Market Commentary: Crisis in Ukraine

The events of the past several weeks have been devastating and unsettling on many fronts.  The loss of life and the humanitarian disaster caused by Russia’s invasion of Ukraine is hard to put into words.  When it comes to how these events have impacted the investment markets, there are several items we believe investors should keep in mind:

1.“This time it’s different.”– This simple thought (that almost everyone has) can be a trap when investors base buying and selling decisions on events they believe are unprecedented. Investors would be well-served to remember the saying, “History may not repeat, but it often rhymes.”  With this perspective, it is helpful for us to understand how the market tends to react to major geopolitical events:

Another important reminder is how normal drawdowns in the market actually are.  On average, the market has experienced a 14% intra-year drop each year since 1950.  We are currently down about 12% from peak to trough.  Unfortunately, these losses are a feature, not a bug, of investing in stocks.

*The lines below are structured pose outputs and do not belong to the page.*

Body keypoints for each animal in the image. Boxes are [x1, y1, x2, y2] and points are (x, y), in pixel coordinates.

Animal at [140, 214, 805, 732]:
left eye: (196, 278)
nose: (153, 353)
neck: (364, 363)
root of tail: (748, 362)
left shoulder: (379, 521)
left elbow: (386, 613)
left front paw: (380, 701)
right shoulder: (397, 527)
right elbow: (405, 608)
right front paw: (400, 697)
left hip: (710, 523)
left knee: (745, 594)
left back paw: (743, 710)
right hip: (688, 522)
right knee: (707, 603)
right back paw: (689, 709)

Finally, there are two things that September 11th, Coronavirus, World War II, and every other unforeseen tragic event have in common.  First, they caused short-term investment losses.  Second, the only investors that lost money were the ones who sold during these events.

2. Diversification matters– In most Greenspring portfolios, Russia represents less than 1% of our total equity holdings. So, while Russia’s stock market is down over 70% through March 7th, the overall impact on client portfolios has been minimal.  Unfortunately, markets around the world have also been impacted by these events.  The US is no different.  For the last 10+ years, the best investment for most investors has been large US companies, especially those focused on growth.  We have been steadfast in our position during this period that there will come a time when those stocks become out of favor.  That time has come. The top 5 largest stocks in the S&P 500 (making up around 25% of the total value of the index) had the following returns through 3/7:           

Apple: -8%

Google: -9%

    Amazon: -13%

      Microsoft: -14%

      Facebook: -41%

Having a diversified mix of assets in your portfolio has helped weather the storm.  Bonds and alternative assets have served as a ballast to the portfolio and tempered losses during this difficult time.

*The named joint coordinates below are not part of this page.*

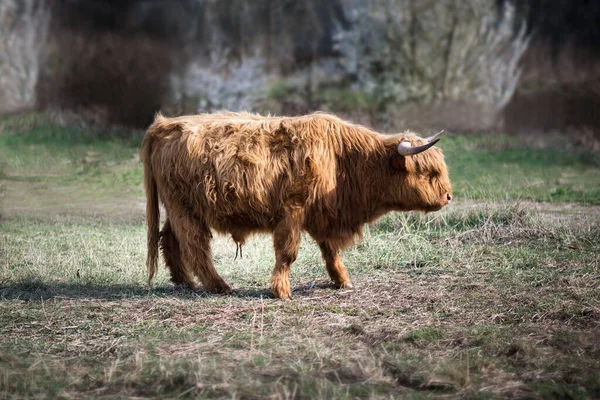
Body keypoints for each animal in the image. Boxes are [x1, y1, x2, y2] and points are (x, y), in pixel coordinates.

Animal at [139, 111, 450, 298]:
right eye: (429, 172)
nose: (448, 196)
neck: (343, 160)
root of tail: (165, 125)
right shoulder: (292, 212)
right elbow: (288, 253)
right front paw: (281, 291)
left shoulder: (323, 216)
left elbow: (330, 252)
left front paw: (342, 280)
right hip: (186, 209)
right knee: (195, 246)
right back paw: (219, 286)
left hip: (178, 209)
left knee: (169, 238)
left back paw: (184, 281)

3. Markets are efficient– this means that stock prices tend to reflect all the information that is known today. So, if you think that conditions could get worse in Ukraine, and that is the consensus, most likely that is already priced into stocks.  Selling now would be betting that things are going to get even worse than people believe which is almost impossible to know.  Don’t believe us?  Try this little thought experiment.  Let’s say today Russia announces that it is pulling out of Ukraine and will go back to the policies it had prior to the invasion.  What do you think the markets would do?  If you said, “go up”, you are most likely right and you also are admitting that prices today are reflecting all the problems this is causing in the investment markets.  Depressed prices reflect investors’ expectations for the future.  The best strategy is often accepting those prices and not trying to outguess the market.  Those that have tried have not fared well.

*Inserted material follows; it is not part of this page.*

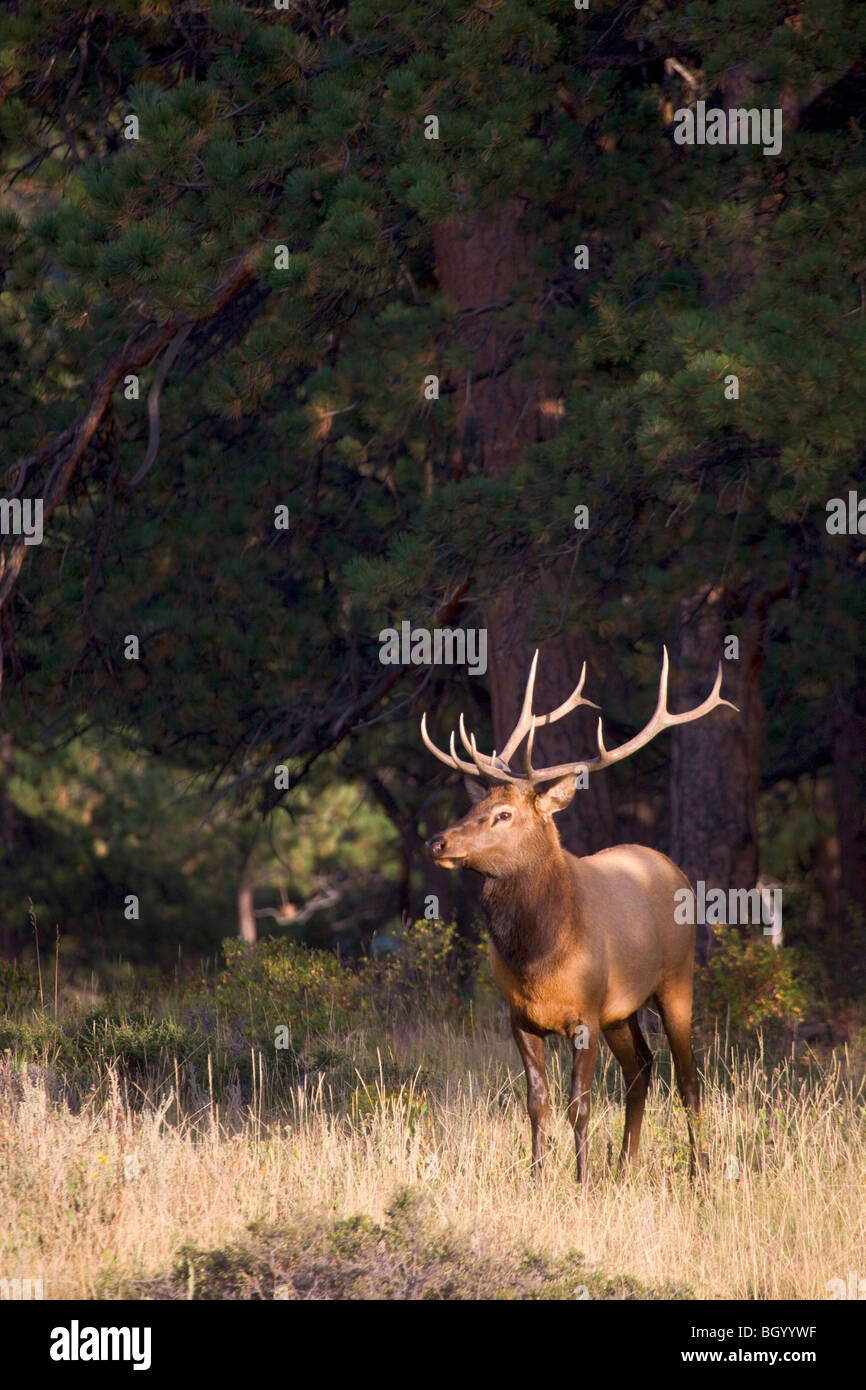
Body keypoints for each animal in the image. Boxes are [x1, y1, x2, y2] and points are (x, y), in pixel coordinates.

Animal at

This isn’t the first and won’t be the last time we have a major global event shock the markets.  If this event mirrors other historical shocks, the market will bottom when things seem hopeless and the future looks bleak.  Warren Buffet said it best, “If you wait for the robins, spring will be over.”  For those who have been sitting on cash to invest, now is a great time to develop a plan to get that cash deployed.  Things may look bleak, but we don’t believe Russia invading Ukraine is going to stop our human race from innovating, developing new technology, creating new products, and starting new businesses.  In fact, over half of the Fortune 500 companies started during a recession or bear market.  That is why we remain optimistic about the future.

Finally, at Greenspring the steps we are taking to help our clients include a) meeting frequently with our Greenspring Investment Committee to monitor the situation and adjust as necessary, b) rebalance when appropriate – buying low and selling high, c) taking advantage of tax-loss opportunities where available, d) remaining disciplined, diversified, and focused on the bigger picture to ensure our clients meet their financial goals. CONTACT US


Sources: BlackRock; Morningstar as of 2/28/22. *Returns shown for events prior to 1979 are represented by the S&P 500 PR Index, which shows principal returns only (excluding dividends), from 1/1/26 to 12/31/78. Returns for these periods would likely be higher if dividends were included. Returns for events in 1979 or later are represented by the S&P 500 TR Index, which shows total return (including dividends), from 1/1/79 to 2/28/22. Index performance is for illustrative purposes only. It is not possible to invest directly in an index. Past performance does not guarantee or indicate future results.

 

Information contained herein has been obtained from sources considered reliable, but its accuracy and completeness are not guaranteed. It is not intended as the primary basis for financial planning or investment decisions and should not be construed as advice meeting the particular investment needs of any investor. This material has been prepared for information purposes only and is not a solicitation or an offer to buy any security or instrument or to participate in any trading strategy. Past performance is no guarantee of future results.